▶ **Exercise requirements**
Which lines in the items below contain the word "Subscribe"? Pick out each one and copy it.

▶ **Input for this task**
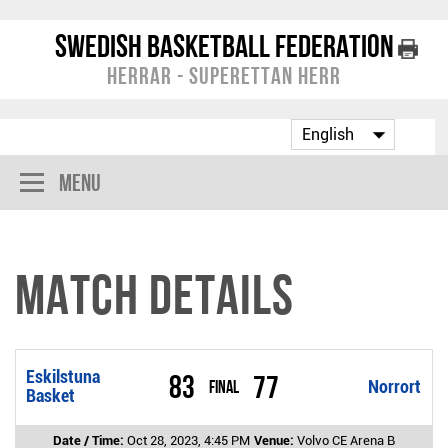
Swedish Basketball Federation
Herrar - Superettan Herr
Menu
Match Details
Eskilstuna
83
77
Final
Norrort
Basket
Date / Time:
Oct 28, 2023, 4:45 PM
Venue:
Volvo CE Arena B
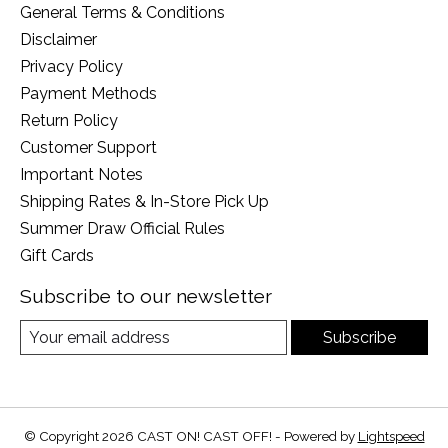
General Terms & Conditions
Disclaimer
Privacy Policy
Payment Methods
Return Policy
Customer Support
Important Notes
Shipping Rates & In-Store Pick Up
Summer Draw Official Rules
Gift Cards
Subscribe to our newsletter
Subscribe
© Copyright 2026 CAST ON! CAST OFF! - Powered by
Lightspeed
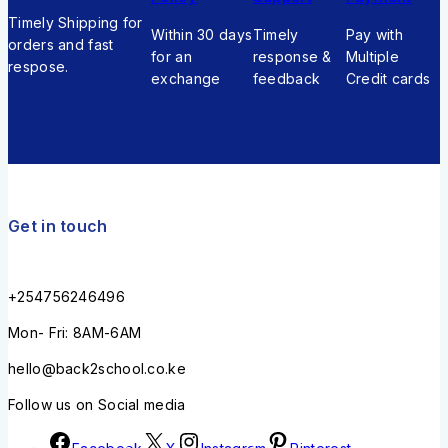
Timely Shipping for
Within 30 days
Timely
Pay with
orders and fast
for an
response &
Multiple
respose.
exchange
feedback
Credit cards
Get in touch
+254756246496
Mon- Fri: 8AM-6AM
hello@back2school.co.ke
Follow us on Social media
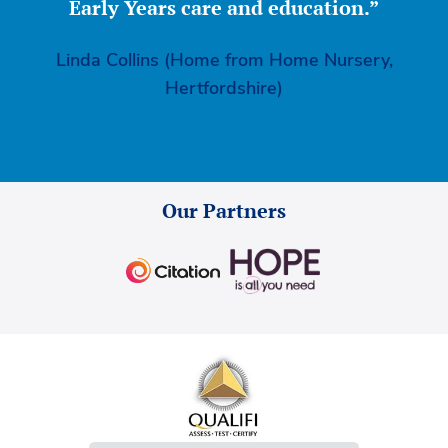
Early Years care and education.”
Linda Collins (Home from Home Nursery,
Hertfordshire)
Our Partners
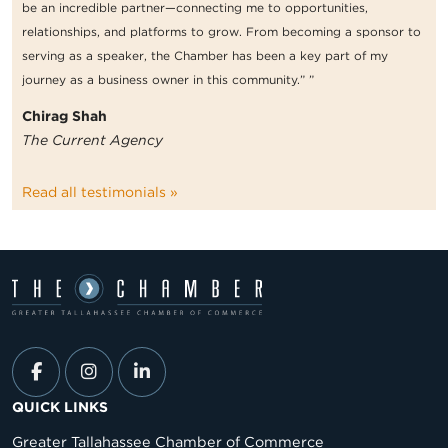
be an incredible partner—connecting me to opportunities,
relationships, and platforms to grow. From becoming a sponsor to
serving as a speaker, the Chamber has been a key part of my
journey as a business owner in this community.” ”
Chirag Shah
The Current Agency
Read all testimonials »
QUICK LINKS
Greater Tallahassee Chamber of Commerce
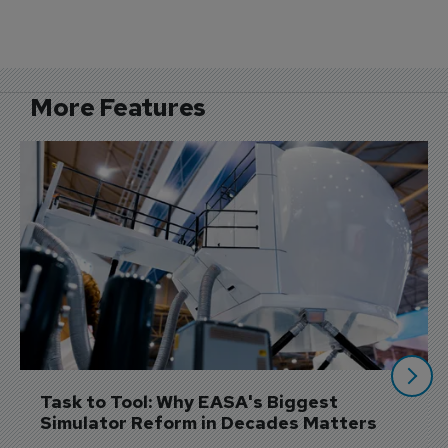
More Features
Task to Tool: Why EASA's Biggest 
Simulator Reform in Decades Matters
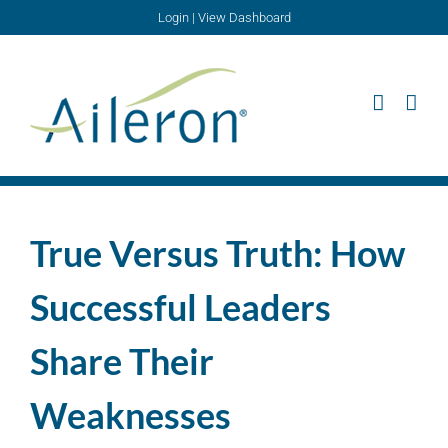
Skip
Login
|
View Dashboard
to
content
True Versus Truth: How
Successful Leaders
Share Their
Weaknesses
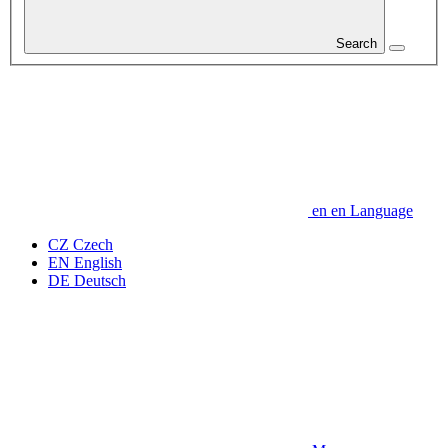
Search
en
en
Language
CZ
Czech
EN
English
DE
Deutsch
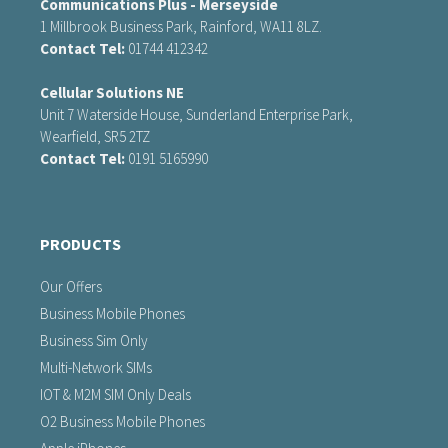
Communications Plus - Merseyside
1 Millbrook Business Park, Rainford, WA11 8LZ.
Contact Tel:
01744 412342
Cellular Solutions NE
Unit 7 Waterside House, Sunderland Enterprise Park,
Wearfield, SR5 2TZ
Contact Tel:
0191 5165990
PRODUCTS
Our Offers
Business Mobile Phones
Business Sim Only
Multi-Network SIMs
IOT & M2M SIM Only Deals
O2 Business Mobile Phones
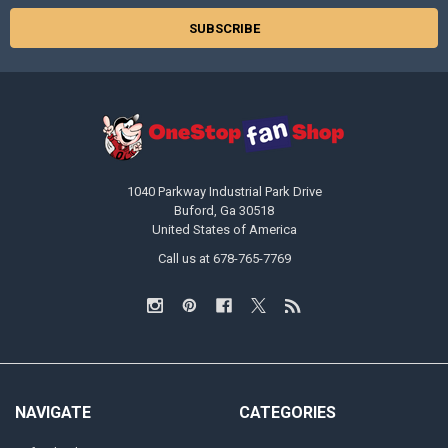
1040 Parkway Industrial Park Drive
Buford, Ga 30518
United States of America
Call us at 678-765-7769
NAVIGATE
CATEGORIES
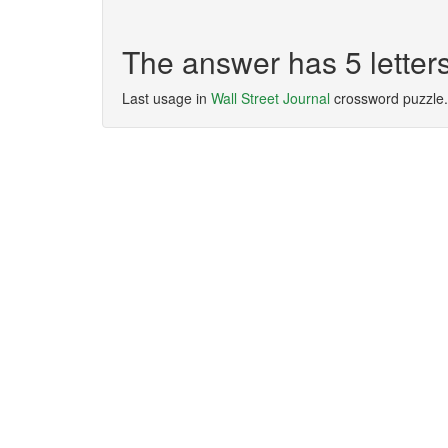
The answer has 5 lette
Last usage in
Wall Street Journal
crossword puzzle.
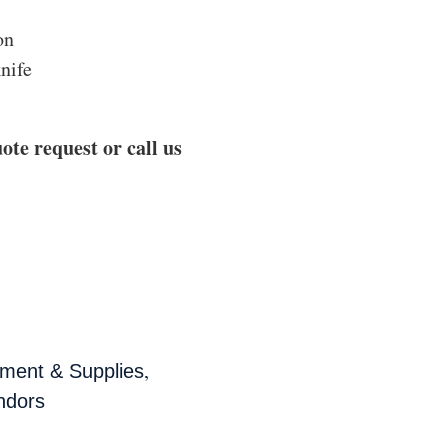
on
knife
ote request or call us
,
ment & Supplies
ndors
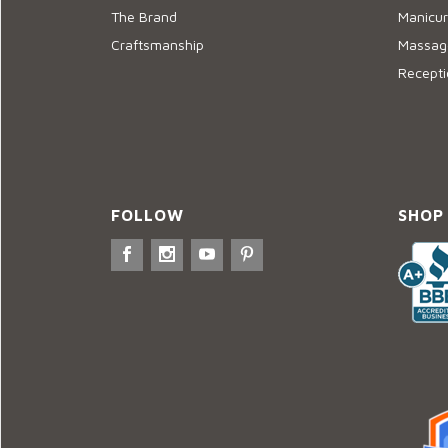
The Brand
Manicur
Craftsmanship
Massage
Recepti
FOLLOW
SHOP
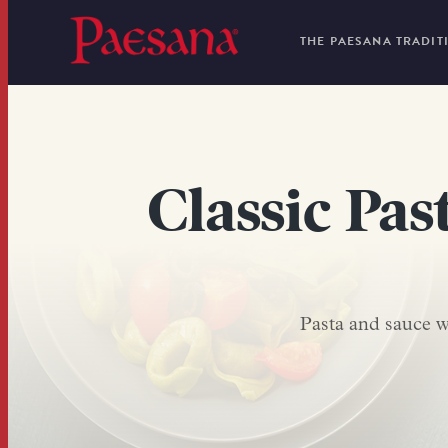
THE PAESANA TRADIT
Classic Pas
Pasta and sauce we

▶ **Answer to the exercise**
Subscribe to our newsletter
Subscribe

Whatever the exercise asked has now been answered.